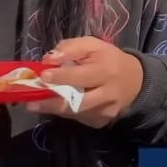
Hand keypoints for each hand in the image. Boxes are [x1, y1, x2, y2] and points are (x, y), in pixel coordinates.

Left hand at [26, 36, 144, 128]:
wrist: (136, 82)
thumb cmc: (109, 59)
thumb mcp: (94, 45)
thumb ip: (71, 47)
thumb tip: (49, 59)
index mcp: (106, 70)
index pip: (81, 75)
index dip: (61, 77)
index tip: (43, 75)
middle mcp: (108, 94)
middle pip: (77, 102)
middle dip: (51, 102)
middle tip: (31, 101)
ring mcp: (105, 111)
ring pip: (75, 113)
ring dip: (53, 108)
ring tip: (36, 104)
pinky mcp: (101, 122)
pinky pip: (79, 118)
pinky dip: (66, 111)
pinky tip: (59, 104)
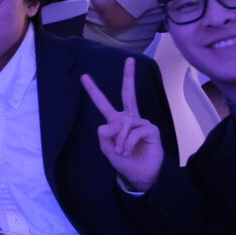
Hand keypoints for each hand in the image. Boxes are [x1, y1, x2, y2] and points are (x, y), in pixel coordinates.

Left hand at [79, 59, 164, 191]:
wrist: (140, 175)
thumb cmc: (124, 161)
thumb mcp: (107, 149)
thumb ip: (105, 135)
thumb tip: (112, 122)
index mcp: (116, 122)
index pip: (104, 104)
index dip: (94, 91)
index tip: (84, 77)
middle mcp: (130, 119)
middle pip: (128, 94)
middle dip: (128, 76)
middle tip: (129, 59)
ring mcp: (141, 122)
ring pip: (125, 123)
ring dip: (120, 140)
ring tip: (122, 151)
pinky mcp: (151, 129)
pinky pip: (135, 131)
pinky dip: (129, 142)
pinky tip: (130, 150)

Exercise description -
What you return must match each record exactly and contain no images.

Response below -
Hand keypoints for each hand in the image. Boxes are [x1, y1, x2, y2] and points are (x, y), in pixel coordinates.

Left hand at [26, 36, 144, 128]:
wrist: (136, 82)
thumb cmc: (109, 59)
thumb mcp: (94, 45)
thumb ip: (71, 47)
thumb tip: (49, 59)
index mcp: (106, 70)
index pip: (81, 75)
index dip: (61, 77)
index tip: (43, 75)
middle mcp: (108, 94)
middle pip: (77, 102)
middle dip: (51, 102)
middle tip: (31, 101)
ring mcp: (105, 111)
ring pip: (75, 113)
ring dip: (53, 108)
ring tip: (36, 104)
pinky mcp: (101, 122)
pinky pip: (79, 118)
pinky dip: (66, 111)
pinky tip: (59, 104)
Hand keypoints for each hand in the image. Boxes are [x1, y1, x2, y2] and points are (x, y), in pixel coordinates.

Left hand at [79, 59, 164, 191]:
wrist: (140, 175)
thumb cmc: (124, 161)
thumb mcp: (107, 149)
thumb ip: (105, 135)
thumb tip: (112, 122)
index mcp: (116, 122)
index pip: (104, 104)
index dip: (94, 91)
index tip: (84, 77)
middle mcp: (130, 119)
middle pip: (128, 94)
middle dip: (128, 76)
middle tip: (129, 59)
ring mcp: (141, 122)
ring pip: (125, 123)
ring dip: (120, 140)
ring tip: (122, 151)
pinky mcp: (151, 129)
pinky pip: (135, 131)
pinky dip: (129, 142)
pinky tip: (130, 150)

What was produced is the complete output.